2. Völliger Schwachsinn.
abu_kicher 26.04.2013
Nachdem die Verleger die Hand gebissen haben, die sie füttert, kommen jetzt die Fotografen aus ihren Löchern (bin übrigens selbst einer). Als ob es irgendjemanden stören würde, "noch komfortabler" mit den eigenen Bildern im Netz gefunden zu werden. Hallo Leute, das ist das INTERNET. Tut bitte nicht so, als würde sich Google auf eure private Festplatte einhacken. Den Bilderklau wird es immer geben, ob die Bildersuche erst auf die entsprechende Website verlinkt oder direkt das Bild leitet... Come on... Wehret den Anfängen, oder was...? ;) Die ganze Aktion von Freelens sieht für mich nach klassischem aktionistischem nutzlosen Geklüngel eines profilneurotischem Verbands aus, sorry. Seht her, wir tun etwas für euch... "Es kann nicht sein, dass Fotografen zu reinen Content-Lieferanten von Google degradiert werden." Solche Sätze liebe ich ja.

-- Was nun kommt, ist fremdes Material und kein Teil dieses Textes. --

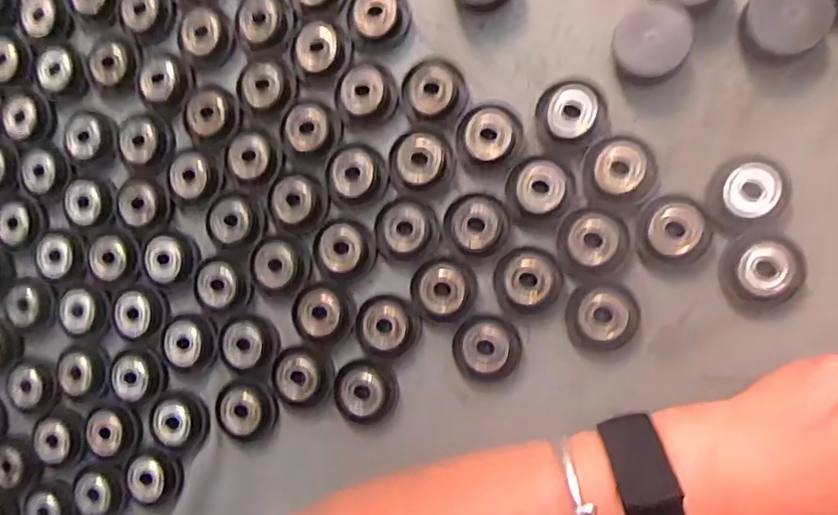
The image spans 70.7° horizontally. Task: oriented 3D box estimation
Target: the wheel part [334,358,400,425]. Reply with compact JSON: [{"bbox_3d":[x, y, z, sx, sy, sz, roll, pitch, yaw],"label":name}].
[{"bbox_3d":[-0.026,0.066,0.290,0.031,0.012,0.031,0,90,13],"label":"wheel part"}]

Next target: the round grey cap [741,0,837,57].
[{"bbox_3d":[0.154,-0.100,0.250,0.034,0.018,0.032,0,90,13],"label":"round grey cap"}]

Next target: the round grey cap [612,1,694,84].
[{"bbox_3d":[0.104,-0.096,0.264,0.032,0.013,0.031,0,90,13],"label":"round grey cap"}]

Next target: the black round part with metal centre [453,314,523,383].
[{"bbox_3d":[0.032,0.044,0.279,0.031,0.010,0.031,0,90,13],"label":"black round part with metal centre"}]

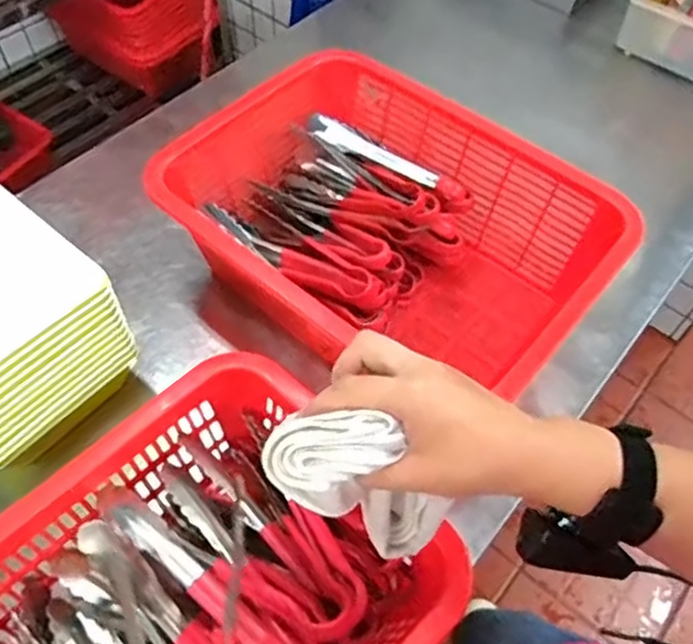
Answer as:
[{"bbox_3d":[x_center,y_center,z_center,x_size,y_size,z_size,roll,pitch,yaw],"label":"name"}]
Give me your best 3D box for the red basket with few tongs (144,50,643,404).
[{"bbox_3d":[0.034,-0.104,0.788,0.462,0.175,0.349,34,61,20],"label":"red basket with few tongs"}]

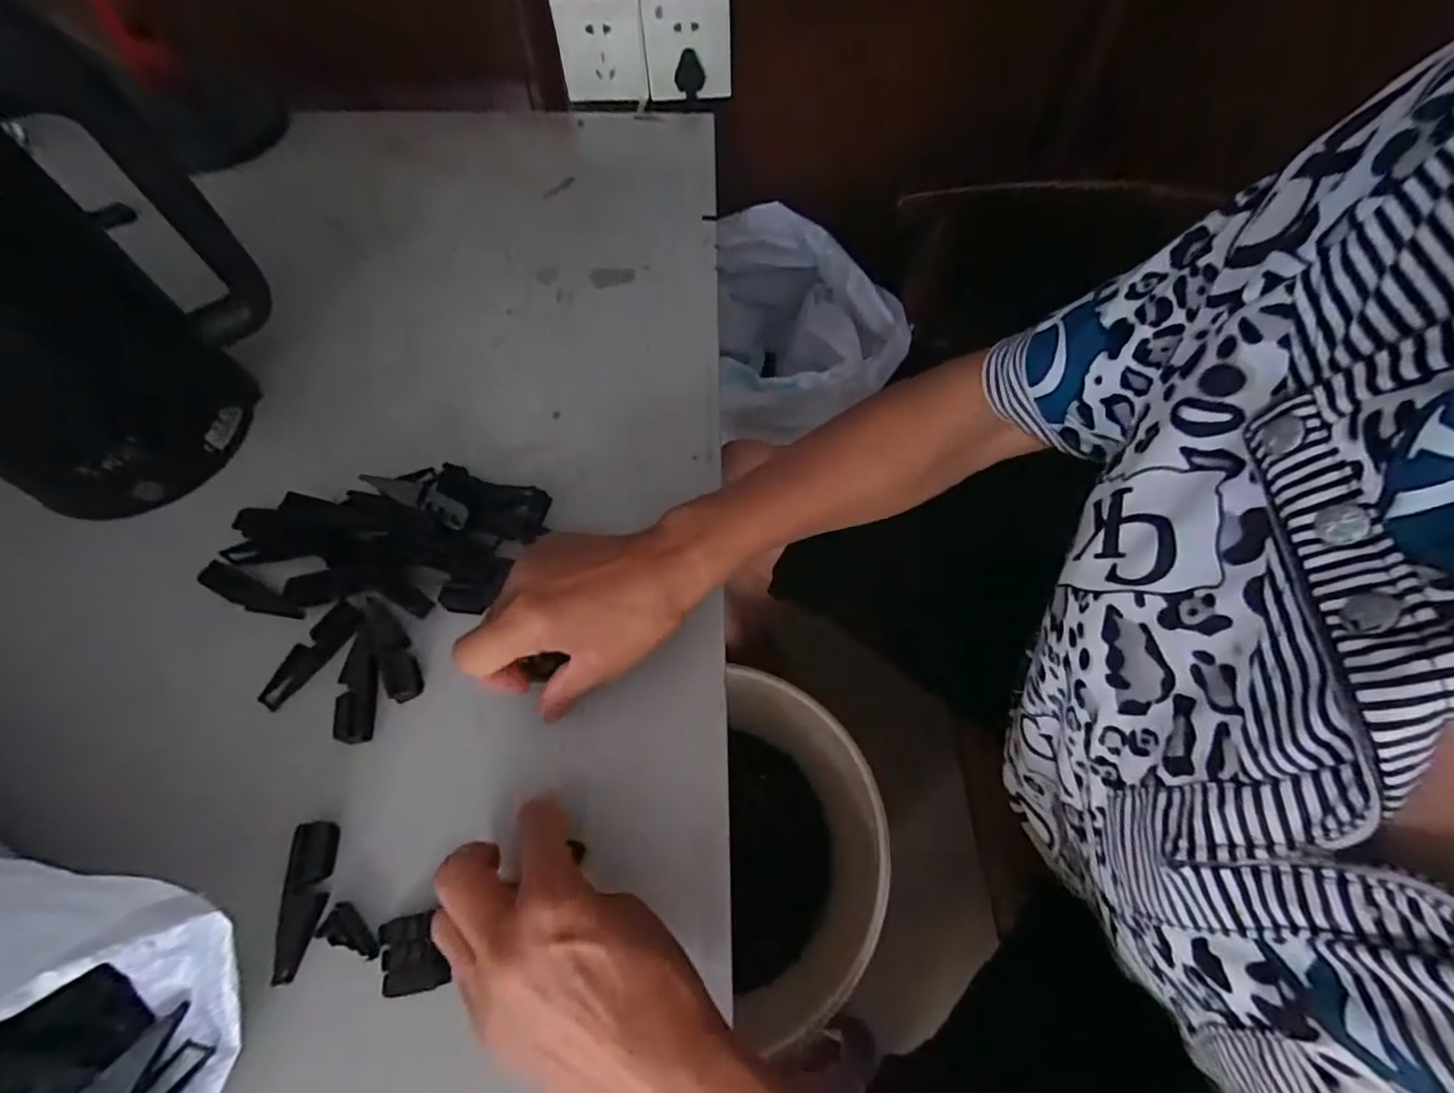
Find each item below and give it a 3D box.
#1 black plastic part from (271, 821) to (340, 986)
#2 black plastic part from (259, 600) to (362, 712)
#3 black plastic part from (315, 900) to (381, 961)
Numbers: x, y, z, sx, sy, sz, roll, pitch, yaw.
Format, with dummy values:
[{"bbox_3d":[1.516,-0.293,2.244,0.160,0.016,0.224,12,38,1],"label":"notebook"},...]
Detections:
[{"bbox_3d":[-0.200,0.165,0.291,0.015,0.010,0.065,-3,61,-4],"label":"black plastic part"},{"bbox_3d":[-0.234,0.061,0.348,0.018,0.010,0.065,29,64,13],"label":"black plastic part"},{"bbox_3d":[-0.174,0.179,0.288,0.030,0.004,0.015,21,62,9],"label":"black plastic part"}]

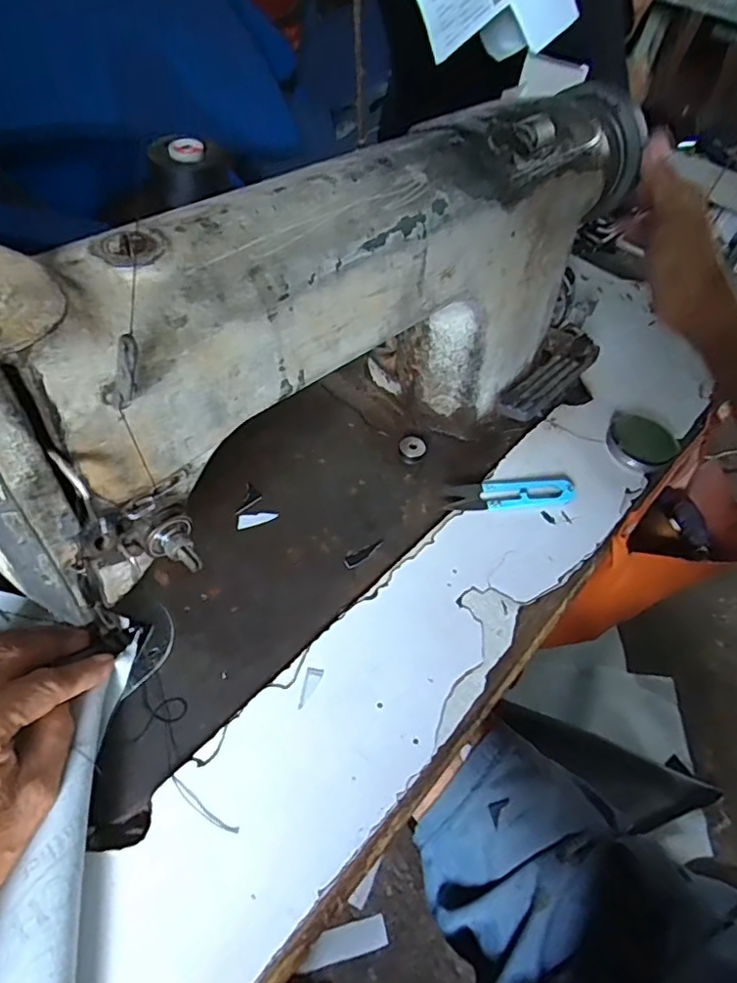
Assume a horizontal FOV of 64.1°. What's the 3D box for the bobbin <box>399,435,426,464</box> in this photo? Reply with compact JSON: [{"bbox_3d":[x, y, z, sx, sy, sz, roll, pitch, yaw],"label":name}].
[{"bbox_3d":[0.036,-0.034,0.471,0.021,0.010,0.024,10,54,1],"label":"bobbin"}]

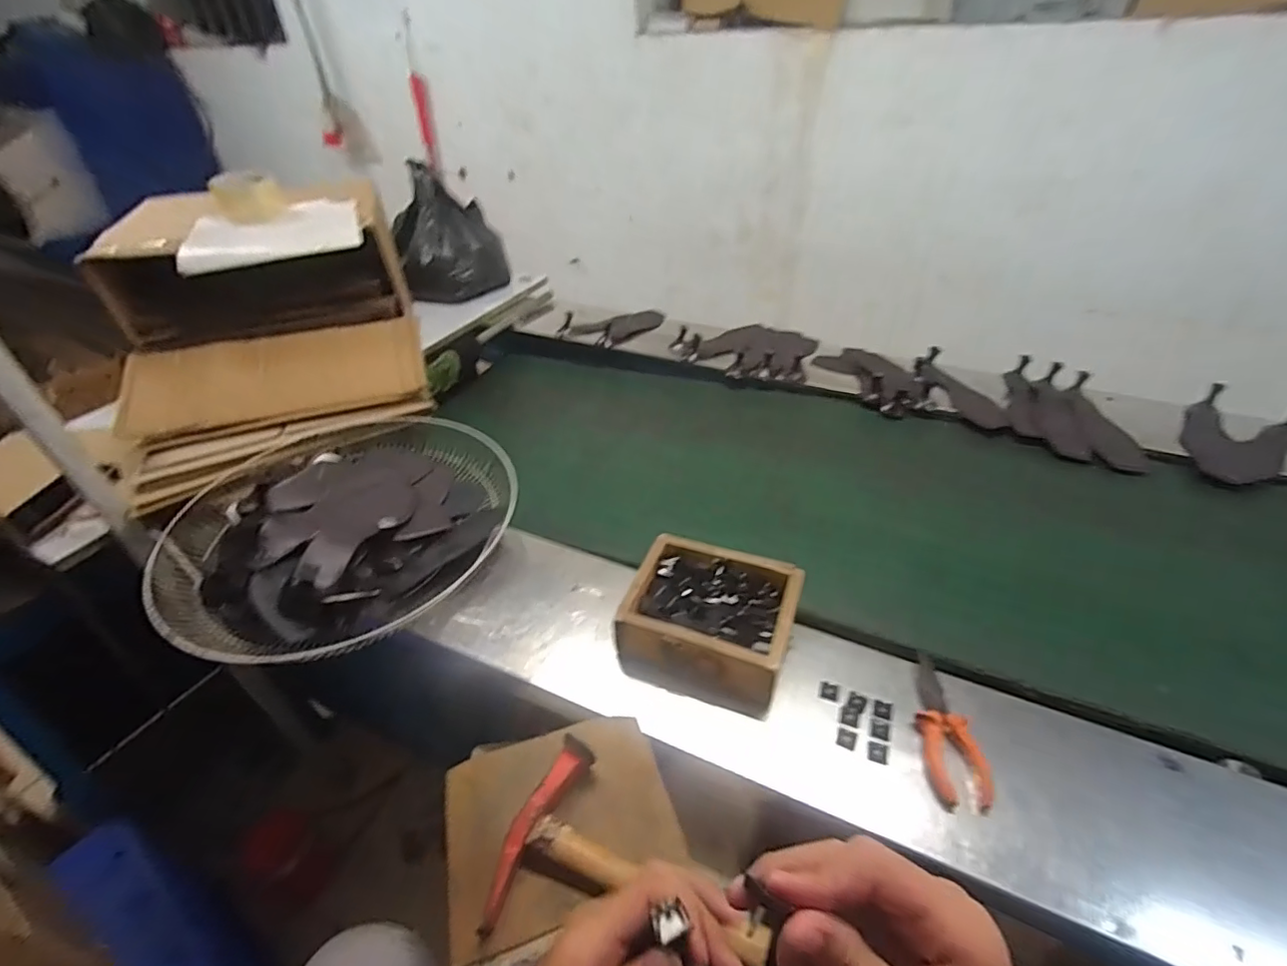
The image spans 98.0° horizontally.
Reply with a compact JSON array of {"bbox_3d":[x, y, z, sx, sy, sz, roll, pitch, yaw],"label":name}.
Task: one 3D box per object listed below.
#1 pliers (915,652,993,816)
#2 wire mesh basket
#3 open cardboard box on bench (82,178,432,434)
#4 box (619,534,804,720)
[{"bbox_3d":[0.301,0.245,0.563,0.053,0.024,0.151,1,38,4],"label":"pliers"},{"bbox_3d":[-0.402,0.040,0.764,0.427,0.103,0.434,-21,42,-22],"label":"wire mesh basket"},{"bbox_3d":[-0.677,-0.330,1.026,0.463,0.274,0.476,-17,41,-18],"label":"open cardboard box on bench"},{"bbox_3d":[0.078,0.155,0.651,0.180,0.076,0.165,12,40,17],"label":"box"}]

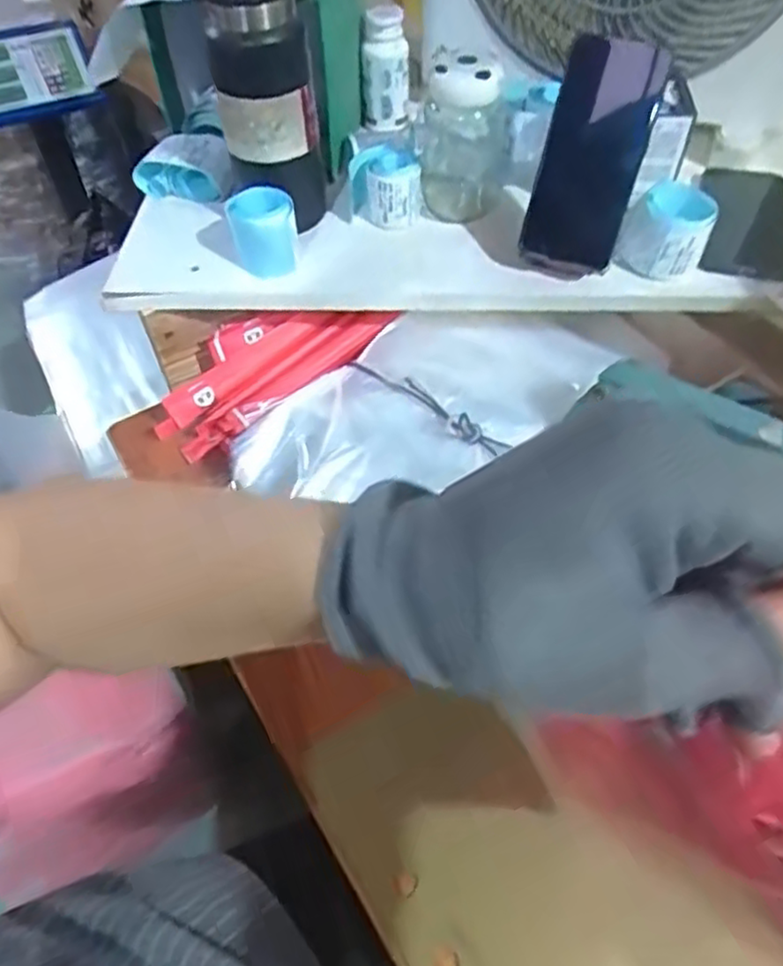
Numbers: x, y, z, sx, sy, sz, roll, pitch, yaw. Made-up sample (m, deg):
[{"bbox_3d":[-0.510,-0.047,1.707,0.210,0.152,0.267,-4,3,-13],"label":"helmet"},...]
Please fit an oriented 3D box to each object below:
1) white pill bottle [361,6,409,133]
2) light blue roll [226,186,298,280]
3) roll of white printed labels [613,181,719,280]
[{"bbox_3d":[-0.006,-0.428,0.716,0.049,0.107,0.049,-1,54,0],"label":"white pill bottle"},{"bbox_3d":[-0.113,-0.223,0.610,0.056,0.056,0.050,-12,55,-8],"label":"light blue roll"},{"bbox_3d":[0.237,-0.216,0.593,0.068,0.054,0.071,0,54,1],"label":"roll of white printed labels"}]

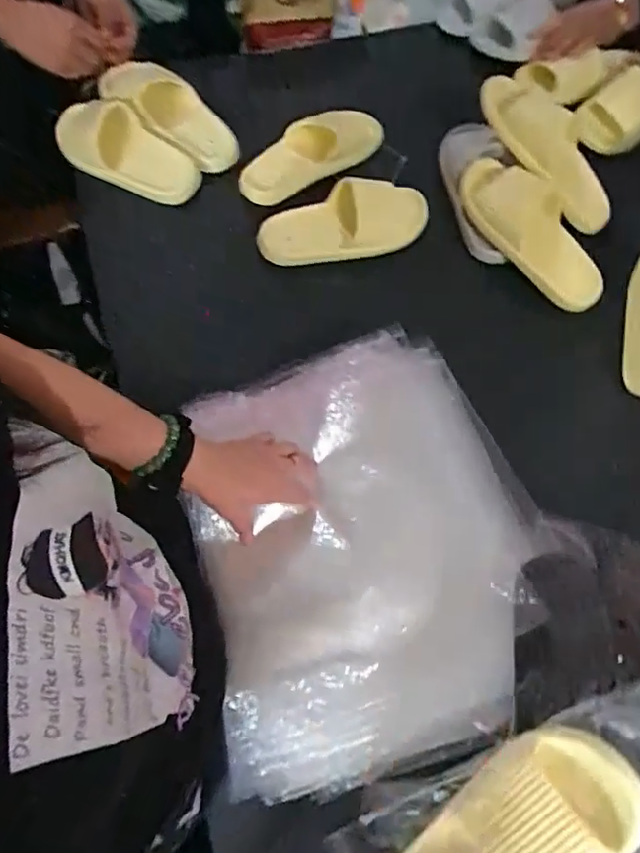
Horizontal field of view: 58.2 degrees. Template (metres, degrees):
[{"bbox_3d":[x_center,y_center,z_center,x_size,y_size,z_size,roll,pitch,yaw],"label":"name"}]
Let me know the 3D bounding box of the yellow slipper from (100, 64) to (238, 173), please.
[{"bbox_3d":[-0.228,-0.495,0.914,0.237,0.061,0.089,39,71,13],"label":"yellow slipper"}]

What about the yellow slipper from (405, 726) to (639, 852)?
[{"bbox_3d":[0.151,0.358,0.482,0.257,0.068,0.093,-47,74,14],"label":"yellow slipper"}]

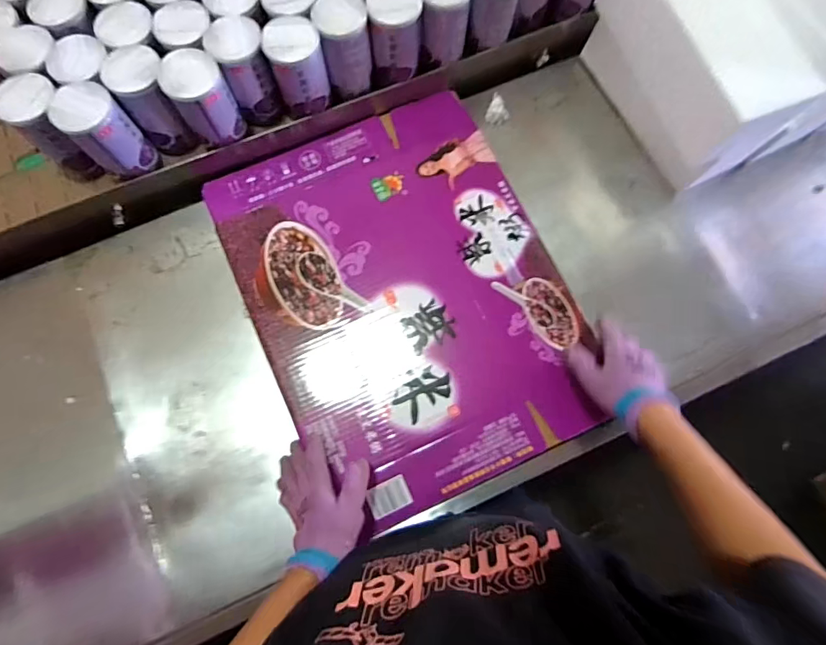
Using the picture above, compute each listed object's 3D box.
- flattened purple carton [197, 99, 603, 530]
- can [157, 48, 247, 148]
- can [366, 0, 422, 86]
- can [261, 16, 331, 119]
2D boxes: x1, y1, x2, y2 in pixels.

3. Die besten Ideen behält man am besten für sich
Pat-Riot 26.04.2013
Zitat von abu_kicherNachdem die Verleger die Hand gebissen haben, die sie füttert, kommen jetzt die Fotografen aus ihren Löchern (bin übrigens selbst einer). Als ob es irgendjemanden stören würde, "noch komfortabler" mit den eigenen Bildern im Netz gefunden zu werden. Hallo Leute, das ist das INTERNET. Tut bitte nicht so, als würde sich Google auf eure private Festplatte einhacken. Den Bilderklau wird es immer geben, ob die Bildersuche erst auf die entsprechende Website verlinkt oder direkt das Bild leitet... Come on... Wehret den Anfängen, oder was...? ;) Die ganze Aktion von Freelens sieht für mich nach klassischem aktionistischem nutzlosen Geklüngel eines profilneurotischem Verbands aus, sorry. Seht her, wir tun etwas für euch... "Es kann nicht sein, dass Fotografen zu reinen Content-Lieferanten von Google degradiert werden." Solche Sätze liebe ich ja.
Ich habe vor kurzem das beste Foto der Welt geschossen. Wirklich, Freunde, keine Übertreibung. Atemberaubendes Motiv, perfekter Bildaufbau, Farben wie gemalt, Belichtung makellos. Ich könnte damit Preise abräumen ohne Ende, es würde mich vermutlich (noch) reich(er) und (noch) berühmt(er) machen. Wie ich es schütze? Ich zeige es keinem. Vielleicht lösche ich's sogar - ehe es den Parasiten von Google in die Hände fällt. Nachher klaut es noch einer ...
4.
knuty 26.04.2013
Zitat von Pat-RiotIch habe vor kurzem das beste Foto der Welt geschossen. Wirklich, Freunde, keine Übertreibung. Atemberaubendes Motiv, perfekter Bildaufbau, Farben wie gemalt, Belichtung makellos. Ich könnte damit Preise abräumen ohne Ende, es würde mich vermutlich (noch) reich(er) und (noch) berühmt(er) machen. Wie ich es schütze? Ich zeige es keinem. Vielleicht lösche ich's sogar - ehe es den Parasiten von Google in die Hände fällt. Nachher klaut es noch einer ...
Wohl kaum. Höchstens vielleicht das "Goldene Foto" bei Computer BILD. Nicht die perfekte Technik zählt, sondern Bilder macht man mit dem Kopf und nicht mit der Kamera. Ja, ganz bestimmt. Fotografen sind ja alle so reich und so berühmt. Das ist das Beste, was man mit so einem Bild machen kann.
5. optional
Medienkenner 26.04.2013
Na prima, wenn Google Recht bekäme, lad ich mir auch ein paar schöne Fotos auf meine Webseite, weil diese Bilder "schneller, schöner im Design und verlässlicher anzeigt". Fotografen können dann ihre Webpräsenz gleich dichtmachen. Google agiert zuweilen frech wie Rotz.